Ketua Umum Asosiasi Pengusaha Indonesia (APINDO) Hariyadi Sukamdani mengatakan kepada Anadolu Agency, Jumat (2/3/2018), para pengusaha masih menganggap wajar kondisi ini.
“Ekspor saat ini justru mulai naik karena harga komoditas naik,” jelas Hariyadi.
Dia juga mengaku optimis sepanjang tahun ini rupiah akan berada di level Rp13.400 meskipun saat ini masih di kisaran Rp13.700.
Pengusaha, menurut dia, masih merasa nyaman dengan kurs rupiah terhadap dolar maksimal hingga Rp13.500. “Dua bulan lagi kemungkinan rupiah kembali ke level ini,” ungkap Hariyadi.
Meskipun pelemahan rupiah terhadap dolar berpengaruh terhadap harga barang-barang yang diimpor, Hariyadi mengatakan, pengusaha cukup fleksibel menyiasati hal tersebut dengan mengurangi volume impor.
“Tapi sekarang impor sebenarnya tidak masalah karena kebanyakan untuk barang modal seperti untuk pembangunan infrastruktur dan pabrik. Jadi impornya produktif,” lanjut dia.
Dengan begitu, para pengusaha saat ini menurut dia masih tenang tanpa merasa terganggu dengan kondisi rupiah terkini.

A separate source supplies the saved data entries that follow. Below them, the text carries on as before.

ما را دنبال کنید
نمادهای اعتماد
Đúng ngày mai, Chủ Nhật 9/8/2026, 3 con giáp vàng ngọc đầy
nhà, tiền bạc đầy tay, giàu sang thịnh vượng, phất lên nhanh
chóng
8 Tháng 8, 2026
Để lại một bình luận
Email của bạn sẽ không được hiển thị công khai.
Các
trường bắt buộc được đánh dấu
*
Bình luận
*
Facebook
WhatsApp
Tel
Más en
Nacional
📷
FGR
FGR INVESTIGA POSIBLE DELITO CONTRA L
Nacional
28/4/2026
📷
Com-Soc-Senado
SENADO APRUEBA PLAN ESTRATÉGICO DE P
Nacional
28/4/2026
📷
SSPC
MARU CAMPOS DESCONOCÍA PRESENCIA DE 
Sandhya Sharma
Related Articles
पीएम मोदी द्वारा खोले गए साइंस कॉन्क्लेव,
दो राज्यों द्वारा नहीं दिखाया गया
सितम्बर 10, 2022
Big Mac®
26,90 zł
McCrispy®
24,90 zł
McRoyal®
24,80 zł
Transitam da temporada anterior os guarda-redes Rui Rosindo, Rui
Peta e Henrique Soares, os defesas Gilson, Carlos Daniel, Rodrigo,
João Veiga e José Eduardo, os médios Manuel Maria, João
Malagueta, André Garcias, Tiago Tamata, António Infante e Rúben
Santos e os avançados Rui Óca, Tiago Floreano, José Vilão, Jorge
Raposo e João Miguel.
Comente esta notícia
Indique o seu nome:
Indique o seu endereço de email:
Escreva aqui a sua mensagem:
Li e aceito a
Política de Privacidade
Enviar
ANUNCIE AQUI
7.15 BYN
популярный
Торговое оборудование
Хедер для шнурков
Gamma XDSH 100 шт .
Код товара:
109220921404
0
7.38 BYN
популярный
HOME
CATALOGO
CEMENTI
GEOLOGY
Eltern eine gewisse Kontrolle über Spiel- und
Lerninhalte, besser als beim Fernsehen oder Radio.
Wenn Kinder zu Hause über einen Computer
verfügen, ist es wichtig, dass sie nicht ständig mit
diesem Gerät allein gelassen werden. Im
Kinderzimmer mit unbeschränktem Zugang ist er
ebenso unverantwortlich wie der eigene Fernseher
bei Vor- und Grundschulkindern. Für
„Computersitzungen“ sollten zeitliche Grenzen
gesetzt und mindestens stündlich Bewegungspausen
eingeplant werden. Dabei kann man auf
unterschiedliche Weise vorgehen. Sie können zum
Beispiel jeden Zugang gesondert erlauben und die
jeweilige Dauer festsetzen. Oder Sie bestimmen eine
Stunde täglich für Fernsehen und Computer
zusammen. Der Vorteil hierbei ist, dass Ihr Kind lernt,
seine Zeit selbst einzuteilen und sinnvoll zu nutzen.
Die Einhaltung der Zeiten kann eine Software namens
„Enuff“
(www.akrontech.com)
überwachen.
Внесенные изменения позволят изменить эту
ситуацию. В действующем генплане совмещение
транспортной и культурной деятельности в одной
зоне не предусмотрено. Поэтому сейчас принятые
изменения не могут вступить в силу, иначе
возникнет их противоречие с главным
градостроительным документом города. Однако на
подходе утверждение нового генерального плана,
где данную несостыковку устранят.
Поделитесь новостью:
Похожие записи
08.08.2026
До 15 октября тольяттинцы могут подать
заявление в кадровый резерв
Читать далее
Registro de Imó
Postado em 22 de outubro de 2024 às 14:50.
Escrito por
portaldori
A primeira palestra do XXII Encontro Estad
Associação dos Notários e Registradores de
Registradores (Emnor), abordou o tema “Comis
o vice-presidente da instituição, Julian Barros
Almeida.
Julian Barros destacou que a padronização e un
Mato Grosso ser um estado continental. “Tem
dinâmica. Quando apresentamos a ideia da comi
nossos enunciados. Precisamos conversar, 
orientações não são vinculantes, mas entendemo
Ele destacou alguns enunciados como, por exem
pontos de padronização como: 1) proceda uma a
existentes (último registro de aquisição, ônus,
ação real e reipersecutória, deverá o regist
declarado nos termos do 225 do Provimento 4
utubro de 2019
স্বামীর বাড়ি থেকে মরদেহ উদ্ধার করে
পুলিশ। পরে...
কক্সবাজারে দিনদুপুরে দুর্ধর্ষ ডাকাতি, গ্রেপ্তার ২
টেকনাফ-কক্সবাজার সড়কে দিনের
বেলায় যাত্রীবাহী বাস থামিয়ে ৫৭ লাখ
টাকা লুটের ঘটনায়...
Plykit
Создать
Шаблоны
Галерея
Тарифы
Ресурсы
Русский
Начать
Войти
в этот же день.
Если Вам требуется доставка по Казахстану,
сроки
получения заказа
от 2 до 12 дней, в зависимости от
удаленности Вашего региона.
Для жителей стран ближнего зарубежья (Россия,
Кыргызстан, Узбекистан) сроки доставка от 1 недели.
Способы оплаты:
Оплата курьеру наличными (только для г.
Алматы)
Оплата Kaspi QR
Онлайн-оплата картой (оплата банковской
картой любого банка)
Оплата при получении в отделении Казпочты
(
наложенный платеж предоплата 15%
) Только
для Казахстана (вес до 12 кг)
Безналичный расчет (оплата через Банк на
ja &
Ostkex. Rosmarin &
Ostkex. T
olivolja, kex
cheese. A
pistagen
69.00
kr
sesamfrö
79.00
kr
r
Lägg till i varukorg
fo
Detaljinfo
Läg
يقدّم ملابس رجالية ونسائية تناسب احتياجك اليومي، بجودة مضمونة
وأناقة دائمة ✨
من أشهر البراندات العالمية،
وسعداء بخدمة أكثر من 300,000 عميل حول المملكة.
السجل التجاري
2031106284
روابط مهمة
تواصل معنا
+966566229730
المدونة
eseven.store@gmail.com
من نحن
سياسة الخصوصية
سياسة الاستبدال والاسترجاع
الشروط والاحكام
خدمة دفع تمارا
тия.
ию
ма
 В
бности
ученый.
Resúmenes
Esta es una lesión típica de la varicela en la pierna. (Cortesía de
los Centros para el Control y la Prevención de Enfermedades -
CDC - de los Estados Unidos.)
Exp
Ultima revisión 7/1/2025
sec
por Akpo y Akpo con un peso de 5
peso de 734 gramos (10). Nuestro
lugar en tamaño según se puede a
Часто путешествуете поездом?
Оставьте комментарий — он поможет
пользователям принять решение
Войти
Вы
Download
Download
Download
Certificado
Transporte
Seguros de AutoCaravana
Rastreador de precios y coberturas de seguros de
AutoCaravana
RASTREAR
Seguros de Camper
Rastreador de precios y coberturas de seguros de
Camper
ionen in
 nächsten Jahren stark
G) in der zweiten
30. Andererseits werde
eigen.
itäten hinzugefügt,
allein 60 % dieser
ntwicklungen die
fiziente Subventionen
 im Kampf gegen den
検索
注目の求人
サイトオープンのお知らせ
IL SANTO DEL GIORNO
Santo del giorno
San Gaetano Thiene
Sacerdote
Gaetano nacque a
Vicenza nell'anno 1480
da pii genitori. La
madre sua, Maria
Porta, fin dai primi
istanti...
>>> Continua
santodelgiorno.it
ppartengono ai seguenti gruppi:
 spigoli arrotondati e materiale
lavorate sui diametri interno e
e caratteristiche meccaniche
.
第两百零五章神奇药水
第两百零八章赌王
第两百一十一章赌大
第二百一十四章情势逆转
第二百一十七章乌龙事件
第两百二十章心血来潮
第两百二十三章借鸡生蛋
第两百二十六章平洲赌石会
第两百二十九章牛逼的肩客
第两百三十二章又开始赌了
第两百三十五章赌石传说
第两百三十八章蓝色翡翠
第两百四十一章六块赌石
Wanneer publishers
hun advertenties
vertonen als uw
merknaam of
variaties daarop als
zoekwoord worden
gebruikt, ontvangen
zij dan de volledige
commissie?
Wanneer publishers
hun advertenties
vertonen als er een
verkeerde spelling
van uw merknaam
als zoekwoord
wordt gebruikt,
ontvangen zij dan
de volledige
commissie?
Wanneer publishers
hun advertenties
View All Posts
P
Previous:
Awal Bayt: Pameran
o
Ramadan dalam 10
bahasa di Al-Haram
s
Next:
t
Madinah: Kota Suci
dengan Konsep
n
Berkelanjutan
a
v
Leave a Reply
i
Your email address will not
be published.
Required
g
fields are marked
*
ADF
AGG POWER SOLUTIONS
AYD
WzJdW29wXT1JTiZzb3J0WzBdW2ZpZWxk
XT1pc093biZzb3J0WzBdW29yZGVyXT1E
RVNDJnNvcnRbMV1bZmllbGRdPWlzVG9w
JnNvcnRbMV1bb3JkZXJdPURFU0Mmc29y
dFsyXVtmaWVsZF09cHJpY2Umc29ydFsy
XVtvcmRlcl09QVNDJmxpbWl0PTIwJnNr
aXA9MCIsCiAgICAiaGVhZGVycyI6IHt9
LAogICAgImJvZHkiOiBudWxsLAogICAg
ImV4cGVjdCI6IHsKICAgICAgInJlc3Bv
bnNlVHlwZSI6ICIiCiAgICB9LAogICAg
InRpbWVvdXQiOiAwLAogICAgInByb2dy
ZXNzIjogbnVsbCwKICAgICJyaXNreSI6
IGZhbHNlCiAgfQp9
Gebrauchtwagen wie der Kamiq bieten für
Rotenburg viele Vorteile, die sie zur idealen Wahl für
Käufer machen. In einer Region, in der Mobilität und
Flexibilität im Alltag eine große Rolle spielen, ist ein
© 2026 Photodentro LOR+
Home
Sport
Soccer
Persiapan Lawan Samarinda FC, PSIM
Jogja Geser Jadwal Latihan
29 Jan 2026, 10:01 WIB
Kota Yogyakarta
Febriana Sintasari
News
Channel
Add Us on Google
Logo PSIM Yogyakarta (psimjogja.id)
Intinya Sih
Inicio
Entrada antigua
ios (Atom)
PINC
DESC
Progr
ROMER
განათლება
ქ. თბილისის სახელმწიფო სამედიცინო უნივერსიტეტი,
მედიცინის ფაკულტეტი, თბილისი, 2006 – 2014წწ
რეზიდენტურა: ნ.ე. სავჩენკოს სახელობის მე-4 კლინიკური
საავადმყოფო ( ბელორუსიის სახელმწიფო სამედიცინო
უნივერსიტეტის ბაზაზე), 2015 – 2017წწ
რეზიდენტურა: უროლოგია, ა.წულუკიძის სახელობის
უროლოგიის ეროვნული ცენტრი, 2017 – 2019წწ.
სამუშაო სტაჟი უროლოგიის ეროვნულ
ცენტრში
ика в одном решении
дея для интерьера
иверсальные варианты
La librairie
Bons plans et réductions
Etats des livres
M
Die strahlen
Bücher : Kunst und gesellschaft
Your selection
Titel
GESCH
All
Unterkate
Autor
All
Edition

Hariyadi juga mengatakan, pengusaha hingga saat ini belum berfikir untuk melakukan penyesuaian harga berbagai produk di pasar sehingga masyarakat tidak perlu resah.
Dampak pidato Gubernur The Fed
Secara terpisah, Analis Bahana Sekuritas Muhammad Wafi mengatakan, dolar semakin perkasa karena didorong oleh pernyataan Gubernur The Federal Reserve System Jerome Powell.
Pengganti Janet Yellen tersebut dalam penampilan pertamanya di depan publik berjanji untuk mencegah terjadinya kondisi ekonomi yang telalu panas (overheating), namun tetap akan menjalankan rencana untuk menaikkan suku bunga secara bertahap.
Dia juga menyampaikan bahwa ekonomi mulai menguat. Pernyataan tersebut meningkatkan spekulasi di kalangan investor bahwa bank sentral AS akan menaikkan suku bunga hinga empat kali pada tahun ini.
“Padahal sebelumnya the Fed memproyeksikan kenaikan suku bunga pada tahun ini hanya tiga kali,” jelas Wafi.
Oleh karena itu, Wafi melihat pelemahan rupiah ini didominasi oleh faktor eksternal. Sementara secara domestik, minimnya sentimen positif terhadap perekonomian menurut dia membuat laju pelemahan rupiah tidak tertahan.
“Tapi ini bukan berarti secara fundamental ekonomi kita lemah. Karena masih ada data penguatan ekonomi yang belum keluar seperti data GDP,” urai dia.
Pada saat data GDP diperkirakan akan keluar pada Mei nanti, menurut dia dapat menjadi sentimen domestik terhadap perekonomian nasional.
Berdasarkan hal tersebut, Wafi juga mengamini pendapat Hariyadi Sukamdani, bahwa pelemahan rupiah kali ini tidak terlalu mengkhawatirkan.
Dia mengatakan, Bank Indonesia sudah melakukan intervensi dan hadir di pasar mata uang dalam beberapa hari terakhir untuk membatasi melemahnya rupiah agar tetap stabil.
“Cadangan devisa kita juga mencukupi sehingga rupiah tidak akan tembus Rp14 ribu,” lanjut dia.